For this reason, the Comparison Shopping Optimization process was created. This process ensures that every product appears in the optimal location on each comparison shopping site. The process gives control of these marketing programs to the online retailers, not the comparison shopping sites. In fact, five of the top 16 online retailers listed in the 2005 Internet Retailer Top 400 are already seeing the benefits of Comparison Shopping Optimization.
Learning from the Failures of the Past
When online retailers struggle to succeed with a comparison shopping site, these are some of the common reactions:
1. Bidding for placement to improve product visibility
2. Eliminating product categories that appear to have low traffic or conversion rates
3. Completely removing all products from that comparison shopping site
4. Trying a different comparison shopping site (go to Step #1)
The problem with this approach is that the underlying source of the problem is not addressed. Until the product data is optimized for each comparison shopping site, the retailer will never achieve optimal results with these sites.
Once the root cause is solved, however, Steps #1 and #2 above are perfectly valid techniques to promote specific products or categories. Until then, these techniques simply mask the underlying cause of the problems.
Getting to the Root Cause – Data, Placement, Search
There are three components of a retailer`s product data that directly affect its success with comparison shopping sites:
- Accurate and Complete Product Data – Sending accurate product identifiers, such as model number, UPC, manufacturer name, ISBN, etc., is critical to ensure that all of the products appear at the comparison shopping sites. This is especially important for products like electronics, computers, books and video games.

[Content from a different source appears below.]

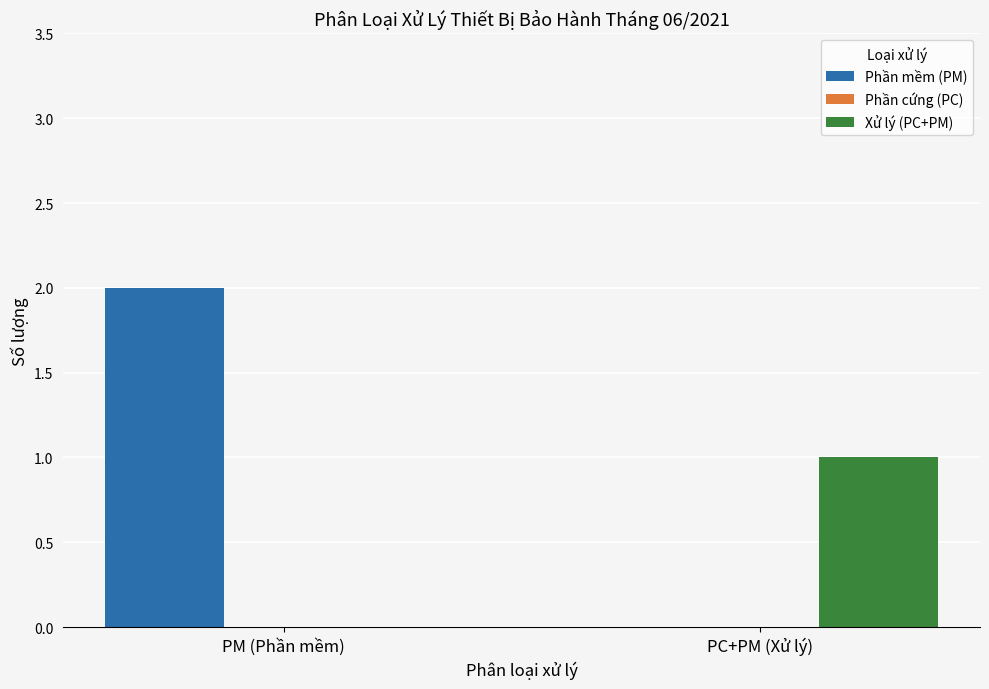

At which label does Xử lý (PC+PM) reach its peak?

PC+PM (Xử lý)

- Correct Placement – Correctly categorizing products into the category tree of each comparison shopping site is necessary to ensure that the products are listed where consumers expect to find them. The retailer may decide to pay for better placement within that category, but the first step is to place each product into the correct category.

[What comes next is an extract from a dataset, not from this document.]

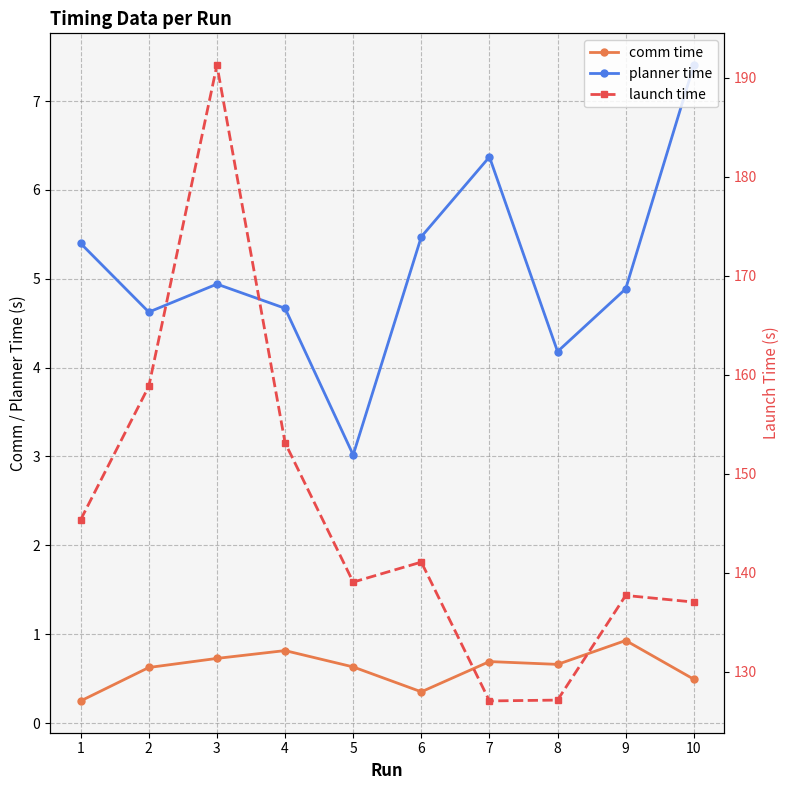

List the labels in order of comm time value, smallest first.

1, 6, 10, 2, 5, 8, 7, 3, 4, 9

- Optimized for Search – Consumers find products at comparison shopping sites either through the navigation built into these sites, or through the product search option. Providing product data that is optimized for search will result in more consumers finding these products.

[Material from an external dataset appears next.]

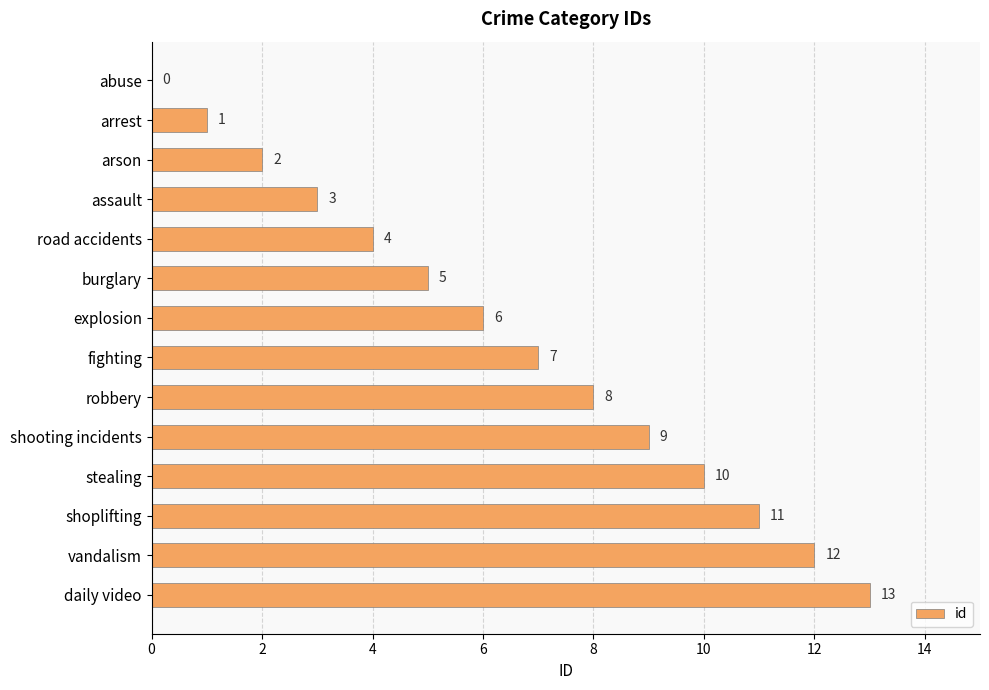

What is the sum of all values?

91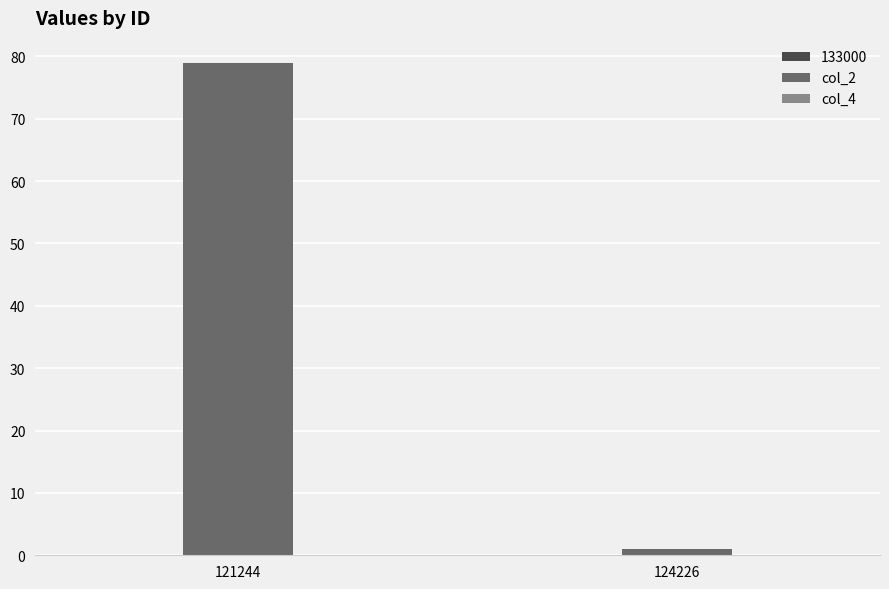

Which series has the largest total across all categories?

col_2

Data – The Universal Problem
Every retailer works to ensure their product data is accurate and complete, but this is a challenge in the online world. With the push for online stores to significantly expand their product catalogs, and the continuous introduction of new products, it is nearly impossible to achieve the goal of accurate and complete data for every product.
As a further complication, the data expected by the comparison shopping sites may differ from the data the retailer has in its systems. It is common for a product to be referred to by different model numbers and manufacturer names, which could lead to confusion for consumers, improper categorization of products and missed sales opportunities.
Comparison Shopping Optimization solves the problem of sending product data that is inaccurate, incomplete or simply different than the data expected by the comparison shopping site. This optimization process automatically "unifies" the retailer`s product data with that of the comparison shopping site. This translation process ensures that the retailer`s products appear at these sites.
Improved Product Placement without Bidding
Every online retailer and comparison shopping site places products into categories to provide an intuitive navigation method for consumers. Anecdotal evidence suggests that just over half of consumers use navigation to find products online, while the rest use search. Placing products into the correct categories is an essential online merchandising strategy. But incorrect or non-optimal placement is fairly common at comparison shopping sites due to the data being sent to these sites.